With a groan of effort, he grabbed the body beneath the arms and dragged the bounty hunter across the icy permacrete, just as Shrike had dragged him. He went backward slowly, carefully, until he was once again beside that deep, deep airshaft that he’d jumped.

Han peered down, then looked away quickly, fighting dizziness. The shaft went down a long, long way.

He rolled the body to the edge, then, with a hard push of both hands, sent the bounty hunter over the edge, tumbling out into empty air.

Han didn’t watch the body fall. With dragging, limping steps, he lurched back to Shrike’s body and placed the captain’s blaster in the dead fingers. Then he pressed the button to summon the turbolift.

When the doors opened, he nearly fell into the lighted interior.

The turbolift started down, and Han stood swaying, bracing himself with both hands. He had to work at not passing out.

It had been a long night …





16


Rebirth


Han Solo stood alone amid the teeming mass of cadets gathered at the ooftop landing field on Coruscant. The tight collar of his new uniform chafed his neck, but he resisted the urge to tug at it. Doing so might wrinkle it, and Han wanted to look his best.

All around him, cadets were being hugged and kissed farewell by their families. Only a few cadets were alone, as he was. Han scanned the crowd and noticed a dark-skinned boy a few meters away, who didn’t seem to have anybody. And there was a young woman with military-short hair standing across the landing field who was also alone.

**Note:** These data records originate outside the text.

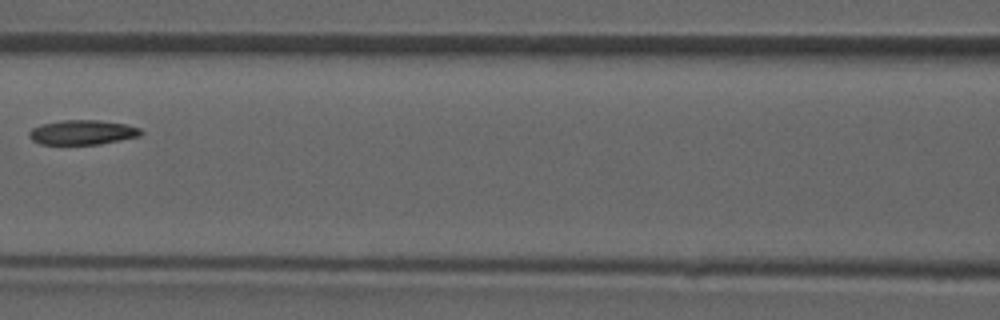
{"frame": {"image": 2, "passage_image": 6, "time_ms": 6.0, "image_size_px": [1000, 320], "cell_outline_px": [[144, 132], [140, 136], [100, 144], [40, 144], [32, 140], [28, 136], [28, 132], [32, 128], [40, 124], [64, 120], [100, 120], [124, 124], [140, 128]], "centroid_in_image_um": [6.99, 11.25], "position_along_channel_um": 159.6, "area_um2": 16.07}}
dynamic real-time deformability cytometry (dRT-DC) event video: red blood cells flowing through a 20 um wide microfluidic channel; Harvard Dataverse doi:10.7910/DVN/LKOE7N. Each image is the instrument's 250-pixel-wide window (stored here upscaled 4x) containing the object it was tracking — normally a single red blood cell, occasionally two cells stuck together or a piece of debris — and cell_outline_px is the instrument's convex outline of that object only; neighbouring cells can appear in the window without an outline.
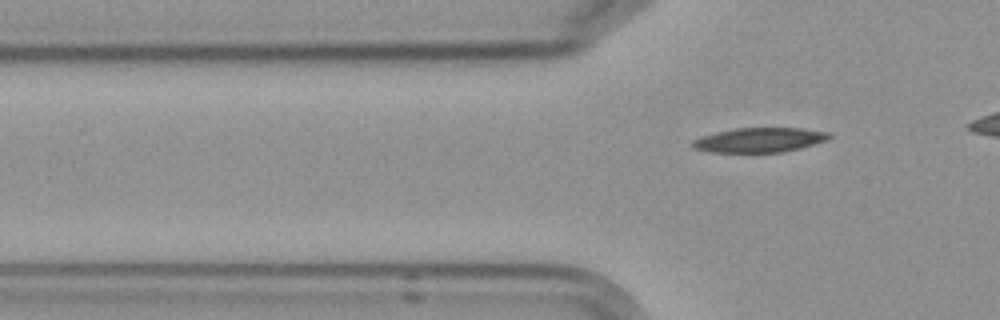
{"species": "Egyptian fruit bat (a non-hibernating species)", "species_latin": "Rousettus aegyptiacus", "temperature_condition": "cold", "stored_images_in_passage": 7, "segment_of_instrument_passage": [2, 2], "camera_frame_rate_fps": 3000, "um_per_image_px": 0.085, "frame": {"image": 1, "passage_image": 7, "time_ms": 7.0, "image_size_px": [1000, 320], "cell_outline_px": [[832, 136], [828, 140], [800, 148], [784, 152], [712, 152], [692, 148], [688, 144], [692, 140], [700, 136], [716, 132], [736, 128], [800, 128], [828, 132]], "centroid_in_image_um": [64.51, 11.9], "position_along_channel_um": 61.3, "area_um2": 19.71}}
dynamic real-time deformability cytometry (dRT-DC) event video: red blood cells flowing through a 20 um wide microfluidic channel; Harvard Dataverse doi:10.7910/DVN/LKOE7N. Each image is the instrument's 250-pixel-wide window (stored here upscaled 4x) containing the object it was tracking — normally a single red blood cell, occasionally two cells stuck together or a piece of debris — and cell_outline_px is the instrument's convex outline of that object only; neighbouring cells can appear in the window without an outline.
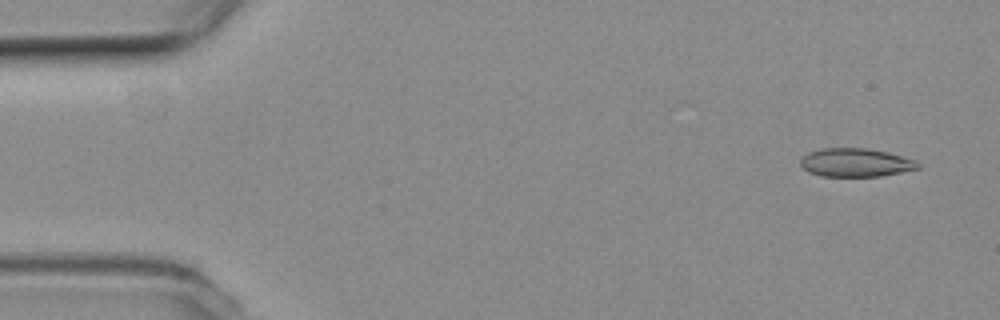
{"species": "common noctule bat (a hibernating species)", "species_latin": "Nyctalus noctula", "temperature_condition": "room temperature", "stored_images_in_passage": 54, "camera_frame_rate_fps": 3000, "um_per_image_px": 0.085, "animal": {"sex": "female", "body_mass_g": 19.3, "forearm_length_mm": 54.1}, "frame": {"image": 1, "passage_image": 3, "time_ms": 0.667, "image_size_px": [1000, 320], "cell_outline_px": [[920, 168], [880, 176], [820, 176], [808, 172], [800, 164], [800, 160], [808, 152], [820, 148], [868, 148], [888, 152], [916, 160], [920, 164]], "centroid_in_image_um": [72.72, 13.81], "position_along_channel_um": 12.3, "area_um2": 19.54}}
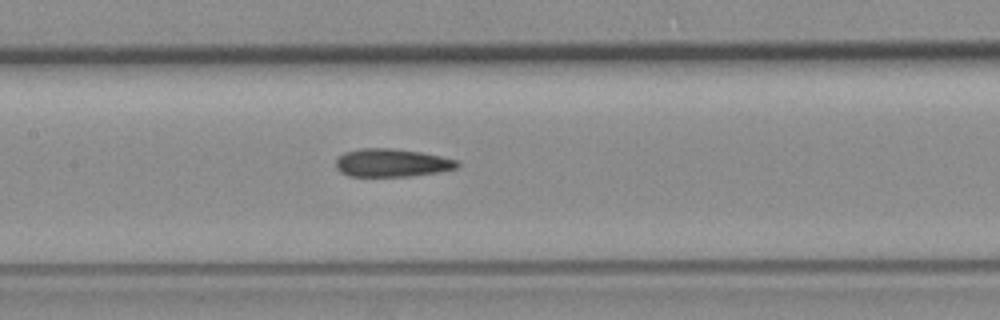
{"frame": {"image": 2, "passage_image": 25, "time_ms": 8.0, "image_size_px": [1000, 320], "cell_outline_px": [[460, 164], [456, 168], [436, 172], [408, 176], [348, 176], [340, 172], [336, 168], [336, 160], [344, 152], [360, 148], [392, 148], [420, 152], [460, 160]], "centroid_in_image_um": [33.29, 13.83], "position_along_channel_um": 174.1, "area_um2": 19.83}}
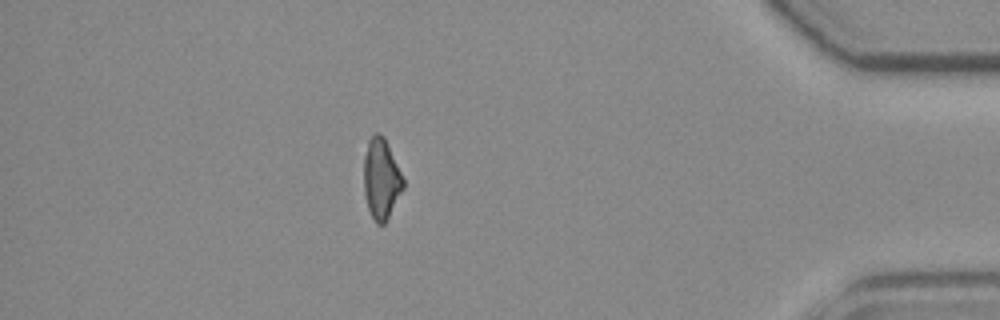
{"frame": {"image": 3, "passage_image": 47, "time_ms": 15.333, "image_size_px": [1000, 320], "cell_outline_px": [[404, 188], [384, 224], [376, 224], [368, 208], [364, 192], [364, 156], [368, 140], [376, 132], [380, 132], [384, 136], [388, 144], [404, 180]], "centroid_in_image_um": [32.4, 15.18], "position_along_channel_um": 402.8, "area_um2": 18.38}, "authors_computed_cell_mechanics": {"area_um2": 19.8254, "velocity_mm_per_s": 3.7801, "shape_relaxation_time_tau1_ms": null, "shape_relaxation_time_tau2_ms": 5.059, "deformation_change_tau1": null, "deformation_change_tau2": 0.1426}}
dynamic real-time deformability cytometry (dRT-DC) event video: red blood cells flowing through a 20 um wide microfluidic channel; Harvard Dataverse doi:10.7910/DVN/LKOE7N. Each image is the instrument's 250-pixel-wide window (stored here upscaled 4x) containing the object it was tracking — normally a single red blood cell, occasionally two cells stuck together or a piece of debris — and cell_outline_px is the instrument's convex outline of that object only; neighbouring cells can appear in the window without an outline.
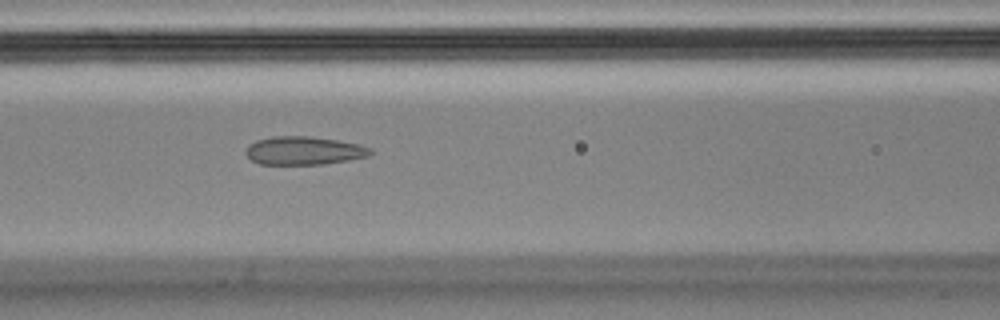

But most of the cadets had fathers, and mothers, brothers and sisters and grandparents, uncles and aunts and cousins, who’d come to see them off in their hour of triumph. Han felt a wave of loneliness. He was older than the other cadets, and that, too, set him apart.

But hey… I’m here. I made it.

The transport Imperator lay waiting for them on the landing field.

Soon, the cadets would be boarding it for their trip to Carida, the Imperial military training world. Han smiled a little as he studied its lines, its oversized dorsal fin. A Corellian corvette. How fitting …

He gazed at the crowd again, searchingly, and suddenly realized that he’d been hoping to see a certain red-gold head among the wellwishers.

Dumb, Solo. Really dumb. You didn’t really expect her to show up, did you? She’s long gone!

No, Han decided, he really hadn’t expected Bria to show up. But maybe, deep down, he’d hoped she would …

He sighed. Dewlanna had used to quote an old Wookiee proverb at him, something that translated into Basic as, roughly: “Joy unmixed with sorrow is suspect.”

Dewlanna …

If only she could see him now. Han imagined her, her tall, shaggy form, her snubbed black nose, her little, twinkling eyes nearly hidden beneath tufts of graying tan Wookiee hair. She would be very proud today, he knew that. For a moment she was so real that he could almost imagine her, could almost hear her growls and moans as she told him how proud he’d made her.